Her favoritism played against her. Rarely leaving her bed by her late 70s, she spent hours closeted with two young men named Zhang (possibly brothers), relying on them for advice and sexual favors. The two men’s rapid rise to power led to a palace coup. When Wu abdicated in 704 in favor of Zhongzong the two Zhangs were put to death, and Wu died of ill health one year later, aged 81.

Her reign, by Confucian standards, was an embarrassment at best, an abomination at worst. Legends arose that sought to prove her unnatural side — for how else, they wondered, could a woman have so spectacularly subverted the laws of nature? She’s perhaps most well known in China for supposedly cutting off the hands and feet of Empress Wang and Consort Xiao before tipping them both into a vat of wine. But numerous historians have pointed out the similarity of this story and that of an earlier scheming empress, Lǚ Zhì 吕雉.

But she’s been re-examined since the early 20th century, in light of the female emancipation that came with the New Culture Movement. Her drive for meritocracy over oligarchy placed her in favor with Communists: Guō Mòruò 郭沫若 wrote an opera on her life, Chairman Mao praised her political skills and labeled her a “remarkable” woman. Mao’s third wife, Jiāng Qīng 江青, used her as a template in the mid-1970s when her husband was ailing and she worked behind the Chinese throne.

Was she a hero or a villain? Smithsonian Magazine engagingly lays out the impossibility of resolving this question, the source materials irretrievably muddied by bias. There are precious few to start with: according to The Cambridge History of China, less is known about Wu Zetian’s 50-year rule than any other half-century during the Tang. But it stands to reason that it would take an exceptional individual to become the only female emperor in China’s history. She would likely have had to go beyond what the system considered acceptable or predictable to achieve her goal — perhaps even treating her own offspring as disposable tools.

But the lack of source materials allows her to be rehabilitated by historians as both a victim of misogyny and champion of women’s rights — even her greatest critics today can’t deny her abilities as a leader. Her reforms were kept in place by posterity, even while posterity condemned her.

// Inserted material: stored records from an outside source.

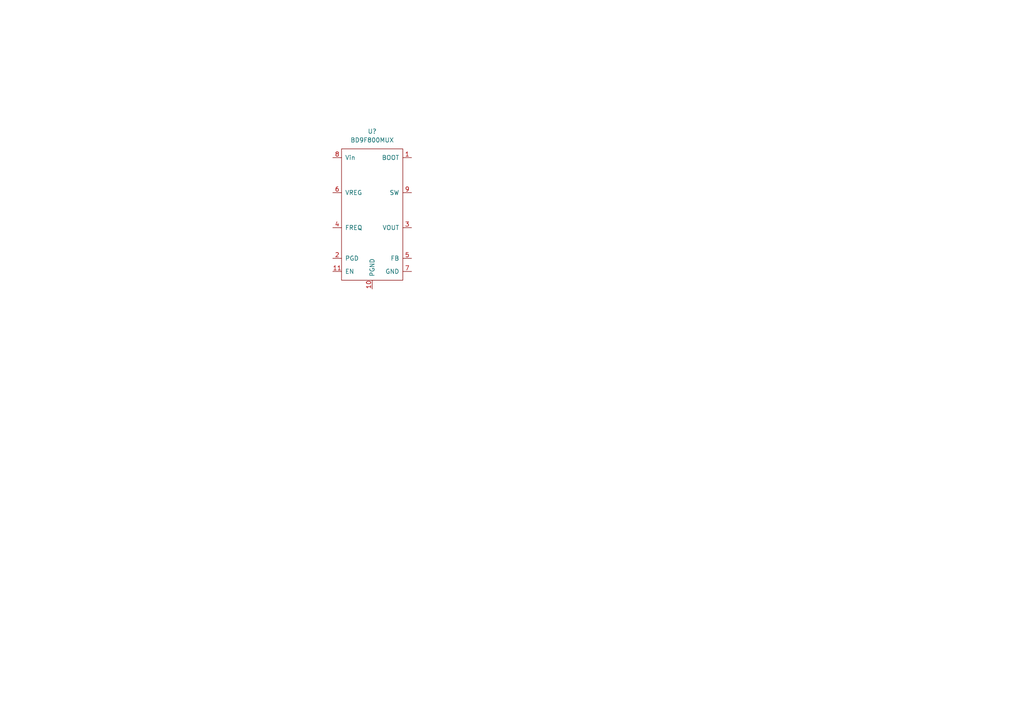
<source format=kicad_sch>
(kicad_sch (version 20211123) (generator eeschema)

  (uuid 6e526446-9de7-47e6-bb0d-7c7aeb855f27)

  (paper "A4")

  


  (symbol (lib_id "310_smps_buck:BD9F800MUX") (at 107.95 63.5 0) (unit 1)
    (in_bom yes) (on_board yes) (fields_autoplaced)
    (uuid 4225b7cb-04bd-4970-b8c7-d9e396d26018)
    (property "Reference" "U?" (id 0) (at 107.95 38.1 0))
    (property "Value" "BD9F800MUX" (id 1) (at 107.95 40.64 0))
    (property "Footprint" "310_smps_buck:BD9F800MUX" (id 2) (at 107.95 63.5 0)
      (effects (font (size 1.27 1.27)) hide)
    )
    (property "Datasheet" "https://fscdn.rohm.com/en/products/databook/datasheet/ic/power/switching_regulator/bd9f800mux-e.pdf" (id 3) (at 107.95 63.5 0)
      (effects (font (size 1.27 1.27)) hide)
    )
    (pin "1" (uuid dd884e95-2f7c-4b91-8dc5-1c066c683221))
    (pin "10" (uuid 0690ff0f-7c49-4e61-8367-09652f55e5d9))
    (pin "11" (uuid eafb2ea7-e7c7-4d65-bbf6-fd9459d60131))
    (pin "2" (uuid 6b36dfcc-4b06-4e27-b70d-d21b531370af))
    (pin "3" (uuid 05f24a79-c669-47f6-98ed-8339f354a99b))
    (pin "4" (uuid 98c0e789-bccd-45b5-a99f-963642e304de))
    (pin "5" (uuid 5801851f-8ce8-4c96-80c7-5f1f60daab53))
    (pin "6" (uuid d76e729e-1c87-4eff-8347-92c19f64592b))
    (pin "7" (uuid bdacb469-d1e8-4431-afa9-8bbd0712ccad))
    (pin "8" (uuid 685653ba-9924-4e1a-82a3-6053fb29d1b9))
    (pin "9" (uuid fb7a1cc0-1e28-4af1-9b24-0ec3fe0c896d))
  )

  (sheet_instances
    (path "/" (page "1"))
  )

  (symbol_instances
    (path "/4225b7cb-04bd-4970-b8c7-d9e396d26018"
      (reference "U?") (unit 1) (value "BD9F800MUX") (footprint "310_smps_buck:BD9F800MUX")
    )
  )
)

</source>
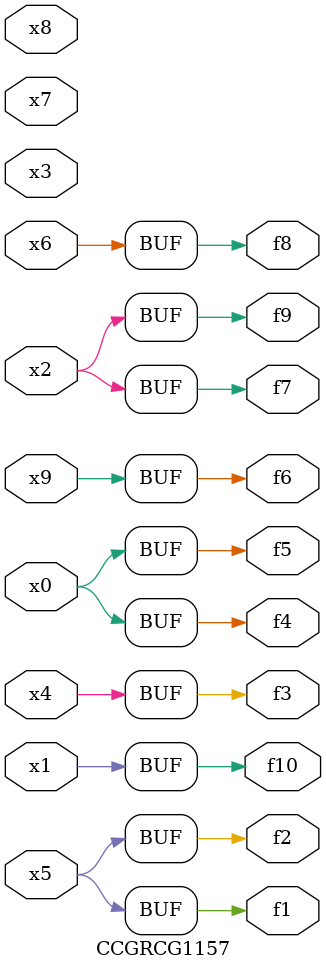
<source format=v>
module CCGRCG1157(
	input x0, x1, x2, x3, x4, x5, x6, x7, x8, x9,
	output f1, f2, f3, f4, f5, f6, f7, f8, f9, f10
);
	assign f1 = x5;
	assign f2 = x5;
	assign f3 = x4;
	assign f4 = x0;
	assign f5 = x0;
	assign f6 = x9;
	assign f7 = x2;
	assign f8 = x6;
	assign f9 = x2;
	assign f10 = x1;
endmodule

</source>
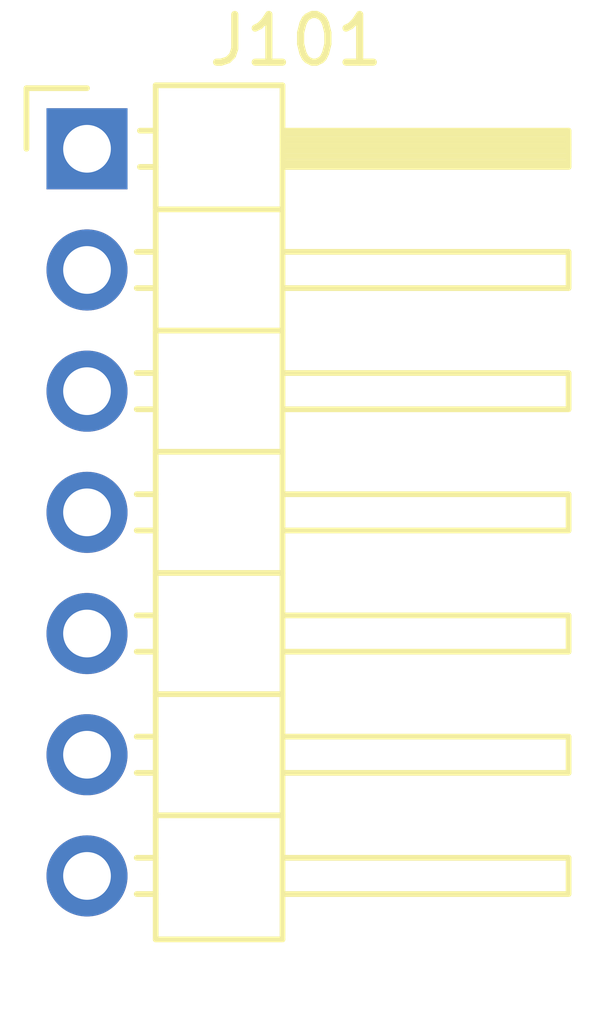
<source format=kicad_pcb>
(kicad_pcb
	(version 20240108)
	(generator "pcbnew")
	(generator_version "8.0")
	(general
		(thickness 1.6)
		(legacy_teardrops no)
	)
	(paper "A4")
	(layers
		(0 "F.Cu" signal)
		(31 "B.Cu" signal)
		(32 "B.Adhes" user "B.Adhesive")
		(33 "F.Adhes" user "F.Adhesive")
		(34 "B.Paste" user)
		(35 "F.Paste" user)
		(36 "B.SilkS" user "B.Silkscreen")
		(37 "F.SilkS" user "F.Silkscreen")
		(38 "B.Mask" user)
		(39 "F.Mask" user)
		(40 "Dwgs.User" user "User.Drawings")
		(41 "Cmts.User" user "User.Comments")
		(42 "Eco1.User" user "User.Eco1")
		(43 "Eco2.User" user "User.Eco2")
		(44 "Edge.Cuts" user)
		(45 "Margin" user)
		(46 "B.CrtYd" user "B.Courtyard")
		(47 "F.CrtYd" user "F.Courtyard")
		(48 "B.Fab" user)
		(49 "F.Fab" user)
		(50 "User.1" user)
		(51 "User.2" user)
		(52 "User.3" user)
		(53 "User.4" user)
		(54 "User.5" user)
		(55 "User.6" user)
		(56 "User.7" user)
		(57 "User.8" user)
		(58 "User.9" user)
	)
	(setup
		(pad_to_mask_clearance 0)
		(allow_soldermask_bridges_in_footprints no)
		(pcbplotparams
			(layerselection 0x00010fc_ffffffff)
			(plot_on_all_layers_selection 0x0000000_00000000)
			(disableapertmacros no)
			(usegerberextensions no)
			(usegerberattributes yes)
			(usegerberadvancedattributes yes)
			(creategerberjobfile yes)
			(dashed_line_dash_ratio 12.000000)
			(dashed_line_gap_ratio 3.000000)
			(svgprecision 4)
			(plotframeref no)
			(viasonmask no)
			(mode 1)
			(useauxorigin no)
			(hpglpennumber 1)
			(hpglpenspeed 20)
			(hpglpendiameter 15.000000)
			(pdf_front_fp_property_popups yes)
			(pdf_back_fp_property_popups yes)
			(dxfpolygonmode yes)
			(dxfimperialunits yes)
			(dxfusepcbnewfont yes)
			(psnegative no)
			(psa4output no)
			(plotreference yes)
			(plotvalue yes)
			(plotfptext yes)
			(plotinvisibletext no)
			(sketchpadsonfab no)
			(subtractmaskfromsilk no)
			(outputformat 1)
			(mirror no)
			(drillshape 1)
			(scaleselection 1)
			(outputdirectory "")
		)
	)
	(net 0 "")
	(net 1 "/DSP_CONST_12V")
	(net 2 "unconnected-(J101-Pin_7-Pad7)")
	(net 3 "/DSP_GND_1")
	(net 4 "/DSP_POWER_EN")
	(net 5 "/DSP_RS485_A{slash}Y")
	(net 6 "/DSP_RS485_B{slash}Z")
	(footprint "Connector_PinHeader_2.54mm:PinHeader_1x07_P2.54mm_Horizontal" (layer "F.Cu") (at 111.75 86.26))
)

</source>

For all the revisionism, Wu can’t escape a legacy of manipulation, sex, and cruelty. A Guangdong writer was imprisoned in 2016 for daring to compare Xí Jìnpíng’s 习近平 wife, Péng Lìyuàn 彭丽媛, to Wu. Glamor idol Fàn Bīngbīng 范冰冰 took up her head-dress in the steamy multibillion dollar series The Legend of Wu Mei Niang, briefly withdrawn by the censors to crop shots of erotically low cleavage.

Today, Wu’s grave is marked by a large gray trapezoid structure in the Qianling Mausoleum, unopened since the Tang. Unlike every other emperor’s tomb, the stele in front of it — reserved for stonemasons to carve lists of her great deeds — stands blank. Perhaps Wu herself wanted this, testimony to how memorable her deeds had been, or believing posterity should be her judge. But a posterity of Confucian men left it bare.